▶ Übungstext:
◆ ◆ ◆ ◆

Nachdem mir vor einiger Zeit mein Fahrzeug gestohlen wurde und ich hier begonnen hatte, das Prozedere zu beschreiben, häufen sich nun die Zeitungsbereichte zu dem Thema. Sofern die Medienvertreter meinen Blog verfolgen und daraus das “Knallerthema” der Tage abgeleitet haben, fühle ich mich natürlich geehrt :-)
Der heutige Artikel im Lokalblatt ist – denke ich über meinen Fall nach – doch etwas – sagen wir mal – seltsam. Da wird mit Hochdruck Imagepflege für die Polizeibehörde betrieben… Dass ein gestohlenes Fahrzeug dort jemanden aus dem Sessel hebt, kann ich mir aus eigens gemachter (lokal allerdings leicht abweichenden) Erfahrung schlicht und ergreifend nicht vorstellen. Dass der Wagen also trotz extrem zeitnaher Meldung sowie eindeutigen und auffälligen Erkennungsmerkmalen nicht aufgefunden wird verwundert somit wenig.

◆ ◆ ◆ ◆

▶ Datensatzauszüge:
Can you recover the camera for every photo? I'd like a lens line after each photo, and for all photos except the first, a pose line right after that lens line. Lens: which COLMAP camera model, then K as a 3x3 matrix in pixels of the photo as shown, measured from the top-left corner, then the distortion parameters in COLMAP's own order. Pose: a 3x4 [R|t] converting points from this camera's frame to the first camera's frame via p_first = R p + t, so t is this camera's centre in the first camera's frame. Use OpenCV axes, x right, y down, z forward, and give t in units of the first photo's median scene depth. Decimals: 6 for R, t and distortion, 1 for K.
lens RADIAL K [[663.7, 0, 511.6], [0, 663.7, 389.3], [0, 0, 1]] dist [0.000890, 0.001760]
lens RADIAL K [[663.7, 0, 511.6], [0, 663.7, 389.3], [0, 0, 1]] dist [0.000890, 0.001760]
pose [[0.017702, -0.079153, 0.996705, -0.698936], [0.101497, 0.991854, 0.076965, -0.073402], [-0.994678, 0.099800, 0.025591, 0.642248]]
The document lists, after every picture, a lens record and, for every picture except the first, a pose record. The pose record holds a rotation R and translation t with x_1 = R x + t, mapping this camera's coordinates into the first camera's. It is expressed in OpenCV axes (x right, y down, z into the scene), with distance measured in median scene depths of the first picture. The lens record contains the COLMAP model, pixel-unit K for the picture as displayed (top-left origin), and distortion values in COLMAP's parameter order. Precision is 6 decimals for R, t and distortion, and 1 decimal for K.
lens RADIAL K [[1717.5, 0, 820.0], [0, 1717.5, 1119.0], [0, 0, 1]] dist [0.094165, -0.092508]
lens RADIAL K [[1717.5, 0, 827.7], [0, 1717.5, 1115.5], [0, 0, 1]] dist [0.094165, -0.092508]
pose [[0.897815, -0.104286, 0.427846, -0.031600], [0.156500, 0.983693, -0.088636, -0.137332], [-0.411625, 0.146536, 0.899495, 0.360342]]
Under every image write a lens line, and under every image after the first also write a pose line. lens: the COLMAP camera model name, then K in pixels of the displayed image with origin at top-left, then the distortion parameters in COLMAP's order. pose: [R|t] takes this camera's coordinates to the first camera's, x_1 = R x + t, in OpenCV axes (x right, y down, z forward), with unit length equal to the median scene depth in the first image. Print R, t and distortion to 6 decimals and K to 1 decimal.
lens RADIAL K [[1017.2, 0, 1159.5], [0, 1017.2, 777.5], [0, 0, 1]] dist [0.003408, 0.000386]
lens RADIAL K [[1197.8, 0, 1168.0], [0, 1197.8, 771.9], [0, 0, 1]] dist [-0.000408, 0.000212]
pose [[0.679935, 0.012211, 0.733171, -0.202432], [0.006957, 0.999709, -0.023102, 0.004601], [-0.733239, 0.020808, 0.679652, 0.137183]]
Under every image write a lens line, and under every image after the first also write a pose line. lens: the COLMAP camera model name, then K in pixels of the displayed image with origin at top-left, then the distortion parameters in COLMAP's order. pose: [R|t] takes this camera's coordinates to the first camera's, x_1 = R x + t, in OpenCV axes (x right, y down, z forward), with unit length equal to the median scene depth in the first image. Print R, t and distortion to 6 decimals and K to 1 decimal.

◆ ◆ ◆ ◆

Geben Sie den Übungstext über das gestohlene Fahrzeug vollständig und wortgetreu wieder.

▶ Lösung:
Nachdem mir vor einiger Zeit mein Fahrzeug gestohlen wurde und ich hier begonnen hatte, das Prozedere zu beschreiben, häufen sich nun die Zeitungsbereichte zu dem Thema. Sofern die Medienvertreter meinen Blog verfolgen und daraus das “Knallerthema” der Tage abgeleitet haben, fühle ich mich natürlich geehrt :-)
Der heutige Artikel im Lokalblatt ist – denke ich über meinen Fall nach – doch etwas – sagen wir mal – seltsam. Da wird mit Hochdruck Imagepflege für die Polizeibehörde betrieben… Dass ein gestohlenes Fahrzeug dort jemanden aus dem Sessel hebt, kann ich mir aus eigens gemachter (lokal allerdings leicht abweichenden) Erfahrung schlicht und ergreifend nicht vorstellen. Dass der Wagen also trotz extrem zeitnaher Meldung sowie eindeutigen und auffälligen Erkennungsmerkmalen nicht aufgefunden wird verwundert somit wenig.